This exploratory analysis demonstrates that the Iris dataset, while well-structured and easily separable, reflects deeper tensions in statistical pedagogy. Common analyses like PCA and k-means clustering reveal high separability of species, but researchers must remain attentive to how data is framed and interpreted — particularly when it originates from ethically complex or typologically motivated contexts. This analysis acknowledges the dataset’s eugenicist origins and urges caution in treating canonical datasets as ideologically neutral. Data is not apolitical; classification systems encode assumptions. Neutrality in analysis is not the absence of stance but the masking of one.
━━━━━━━━━━━━━━━━
In the Iris dataset analysis, what do PCA and k-means clustering reveal about the species?

Saved entries
━━━━━━━━━━━━━━━━
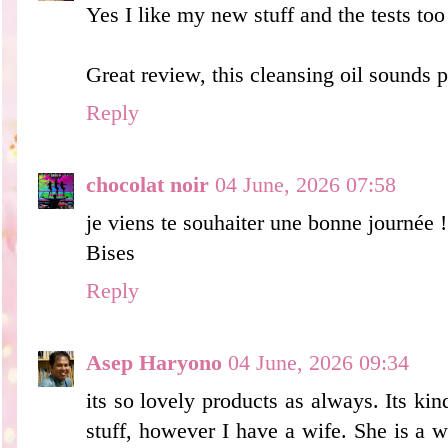
Yes I like my new stuff and the tests too
Great review, this cleansing oil sounds p
Reply
chocolat noir
04 June, 2026 07:58
je viens te souhaiter une bonne journée !
Bises
Reply
Asep Haryono
04 June, 2026 09:34
its so lovely products as always. Its kind
stuff, however I have a wife. She is a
━━━━━━━━━━━━━━━━
Task answer = High separability of species.